* Text segment
>> BEGIN
There were a total of almost 11,500 active cases in the Manitoba Maintenance Enforcement Program at the end of July of last year. In total, $28 million was owed to women and children in this province by men. I used the gender because 98 percent of the payers in maintenance enforcement cases in Manitoba are men. Consequently, 98 percent of the payees in maintenance enforcement cases in Manitoba are women. I will use those statistics in that context.
Where the payer, the man, lives out of province, there is $12.5 million in arrears. Where the man lives in Manitoba and the woman lives out of province, there is $4.5 million in arrears.
This is an interesting one because this deals with one element of the government not assisting to the extent that they could another department of government.
Madam Speaker, $8 million is owed to Income Security by men in the province of Manitoba. What that means is that women have received maintenance orders. They have not been collected. They have not been paid. The upshot is that the mother and children have been forced to go on social assistance, and $8 million is owed by men to women who are now on social assistance. If those men paid that money, there would be $8 million less in the accounts of social assistance payments. There are $7.7 million owing in arrears of what are called regular cases, which are that both the payer and the payee live in Manitoba.
In total, at the end of June, 1994, there was $28 million owed by men to woman and children in this province. The total collected was only $16.78 million.
Maintenance Enforcement officers recovered over $2 million in income security payments owed to the province during the last fiscal year, and at a cost of just over $1 million in staffing and other program costs to the Maintenance Enforcement department. This is an area that we on this side of the House have been raising for years. It seems very strange that the government would not put the resources into the Maintenance Enforcement department necessary to recover the money that is owed, if nothing else, in income security payments. But that has not happened.
So as we can see, Madam Speaker, the situation in the Maintenance Enforcement branch is extreme, to say the least. It is not just maintenance enforcement that is part of the problem. We all know that Manitoba is the child poverty capital of Canada, and to say something yet again, the government seems to need constantly to be reinforced on this issue. Children are poor because their parents are poor, not because they themselves are poor but because their parents are poor.
In the case of the families that are in trouble with the Maintenance Enforcement Program, in Manitoba, one-half of the families that have maintenance enforcement agreements in the province of Manitoba have a total income, that includes income from all sources, including whatever maintenance enforcement they are getting, last year of $10,000 or less per annum. These are not just individuals; these are families. So you can see how important it is that we do everything in our power to make the Maintenance Enforcement Program in the province truly effective. Our position is that Bill 3 does not go nearly far enough.
What has been the government's response to these statistics and to the problems that are clearly being faced by the women and children in Manitoba? We believe that their response in Bill 3 and in other areas has been too little too late. There is still too much onus put on the recipient parent, i.e., the woman, and far too little responsibility placed on the paying parent, or the man. The government has refused yet again in Bill 3 to go as far as we feel they should in requiring payment on behalf of the father.
I would like to speak only about a few of the shortcomings that we see and talk a little bit about what could be done. First, we feel that the concept of default in this legislation should be defined far more broadly than it currently is. Default should include the concept of late payments, the concept of partial payments, as well as the idea of no payment at all.
>> END
* Goal of the exercise
In the text on maintenance enforcement in Manitoba, what does the speaker say the concept of default should include? List each item. The lines after this point are separate material, unconnected to the text above.

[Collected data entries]
>> BEGIN
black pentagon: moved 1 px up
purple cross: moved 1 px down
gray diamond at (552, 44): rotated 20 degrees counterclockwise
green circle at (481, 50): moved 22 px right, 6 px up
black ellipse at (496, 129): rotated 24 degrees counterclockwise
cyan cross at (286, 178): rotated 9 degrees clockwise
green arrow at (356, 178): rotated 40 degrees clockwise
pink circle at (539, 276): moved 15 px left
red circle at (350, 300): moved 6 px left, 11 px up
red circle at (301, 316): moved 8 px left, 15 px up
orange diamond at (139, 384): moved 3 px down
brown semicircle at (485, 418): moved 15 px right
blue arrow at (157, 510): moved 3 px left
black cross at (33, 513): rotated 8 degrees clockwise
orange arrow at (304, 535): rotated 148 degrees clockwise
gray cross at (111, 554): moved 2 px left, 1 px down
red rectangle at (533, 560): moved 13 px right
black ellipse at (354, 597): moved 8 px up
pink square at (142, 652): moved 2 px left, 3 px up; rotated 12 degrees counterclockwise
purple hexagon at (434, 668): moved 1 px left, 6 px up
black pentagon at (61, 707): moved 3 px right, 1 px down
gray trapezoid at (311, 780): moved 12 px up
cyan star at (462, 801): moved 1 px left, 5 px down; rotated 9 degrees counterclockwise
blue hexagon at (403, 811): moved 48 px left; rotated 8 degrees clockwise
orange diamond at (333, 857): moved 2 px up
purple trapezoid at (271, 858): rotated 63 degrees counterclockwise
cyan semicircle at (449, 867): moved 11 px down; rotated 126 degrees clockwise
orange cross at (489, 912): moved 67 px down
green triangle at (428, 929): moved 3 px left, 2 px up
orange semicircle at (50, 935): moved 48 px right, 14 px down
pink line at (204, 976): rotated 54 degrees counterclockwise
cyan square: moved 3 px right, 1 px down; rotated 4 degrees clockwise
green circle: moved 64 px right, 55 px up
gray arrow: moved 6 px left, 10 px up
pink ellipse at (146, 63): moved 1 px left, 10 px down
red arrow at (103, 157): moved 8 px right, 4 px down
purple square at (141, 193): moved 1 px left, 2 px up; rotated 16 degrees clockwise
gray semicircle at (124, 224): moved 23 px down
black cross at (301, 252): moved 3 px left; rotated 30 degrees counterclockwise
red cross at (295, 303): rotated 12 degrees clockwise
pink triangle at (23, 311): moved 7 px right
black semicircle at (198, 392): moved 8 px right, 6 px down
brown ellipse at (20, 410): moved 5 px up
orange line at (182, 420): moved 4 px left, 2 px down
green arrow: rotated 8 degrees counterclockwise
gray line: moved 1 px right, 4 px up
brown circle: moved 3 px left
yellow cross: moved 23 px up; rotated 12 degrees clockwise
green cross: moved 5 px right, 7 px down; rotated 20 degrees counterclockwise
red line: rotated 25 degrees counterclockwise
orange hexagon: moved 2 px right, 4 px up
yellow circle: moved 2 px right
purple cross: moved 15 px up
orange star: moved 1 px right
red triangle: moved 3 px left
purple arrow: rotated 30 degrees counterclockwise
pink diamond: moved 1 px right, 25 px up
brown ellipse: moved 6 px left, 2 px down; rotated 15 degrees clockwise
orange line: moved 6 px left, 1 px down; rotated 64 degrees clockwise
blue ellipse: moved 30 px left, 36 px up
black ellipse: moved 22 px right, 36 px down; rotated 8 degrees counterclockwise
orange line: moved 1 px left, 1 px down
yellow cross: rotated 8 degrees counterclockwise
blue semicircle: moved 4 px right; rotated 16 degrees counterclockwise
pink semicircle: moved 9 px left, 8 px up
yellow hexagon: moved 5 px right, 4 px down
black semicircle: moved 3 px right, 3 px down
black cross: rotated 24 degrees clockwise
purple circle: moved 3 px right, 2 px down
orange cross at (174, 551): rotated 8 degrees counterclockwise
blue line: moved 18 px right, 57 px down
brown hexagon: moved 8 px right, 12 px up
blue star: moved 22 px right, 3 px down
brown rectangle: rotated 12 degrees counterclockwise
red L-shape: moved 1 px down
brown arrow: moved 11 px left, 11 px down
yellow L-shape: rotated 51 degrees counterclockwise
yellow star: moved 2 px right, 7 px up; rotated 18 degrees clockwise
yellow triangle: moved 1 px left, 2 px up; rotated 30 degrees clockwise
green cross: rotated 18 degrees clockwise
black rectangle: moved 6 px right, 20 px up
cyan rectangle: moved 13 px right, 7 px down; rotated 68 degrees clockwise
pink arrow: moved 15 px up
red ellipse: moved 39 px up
>> END
* Answer to this task
- Late payments
- Partial payments
- No payment at all